Nick Boles has always been one of the most intellectually interesting Tory modernisers. Back in 2010, he caused controversy with his call for a formal electoral pact between the two coalition parties. But today, he has recanted that idea and instead proposed that the Tories create an internal coalition by reforming the National Liberal Party as their sister party.
Boles concedes that his idea for an electoral pact was flawed because the Liberal Democrats aren’t a ‘Liberal’ party but instead a ‘statist party of the soft left’. In a sign of the loss of personal respect for Clegg even among liberal Tory ministers, Boles attacks the deputy Prime Minister as a ‘principle-free zone’ who is happy to cut a coalition deal with anyone however illiberal. He also warns that too many Tories have gone along with the Lib Dem game of doing ‘everything in their power to paint us as heartless extremists’.

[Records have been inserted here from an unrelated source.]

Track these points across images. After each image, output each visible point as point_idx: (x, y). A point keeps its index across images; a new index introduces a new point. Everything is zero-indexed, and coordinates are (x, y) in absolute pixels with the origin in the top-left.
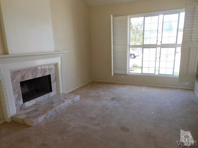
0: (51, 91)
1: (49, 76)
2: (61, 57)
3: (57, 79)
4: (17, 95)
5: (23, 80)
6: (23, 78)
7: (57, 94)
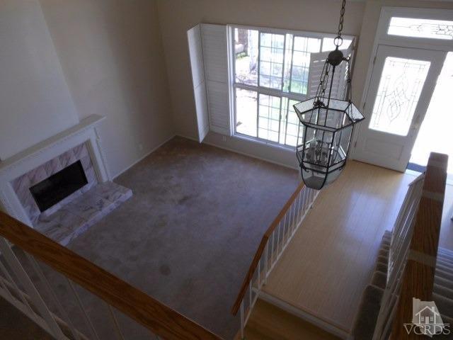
0: (86, 182)
1: (79, 163)
2: (95, 129)
3: (93, 163)
4: (29, 207)
5: (34, 184)
6: (32, 181)
7: (98, 183)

But what will get the headlines is Boles call for the Tories to revive the National Liberal Party as a sister party. Boles’ case is that:
‘The Conservative Party will only rebuild itself as a national party which can win majorities on its own if it understands that it cannot do so by making a single undifferentiated pitch to every age group and in every part of the country’
He believes that a National Liberal party, which would work in tandem with the Tory party, would have a particularly good chance of wooing younger, more liberal voters. He warns that the Tories ‘have no hope of securing their support if we approach them with the same proposition that we use to woo our stalwart supporters.’
Boles’ idea will ruffle feathers. Some will see it as a distraction from the importance of reviving the Tory brand. Others will dislike the idea of a sister party. But there is a strong argument that it would be far better for the Tory party to construct its own coalition before polling day rather than being forced into one with somebody else afterwards.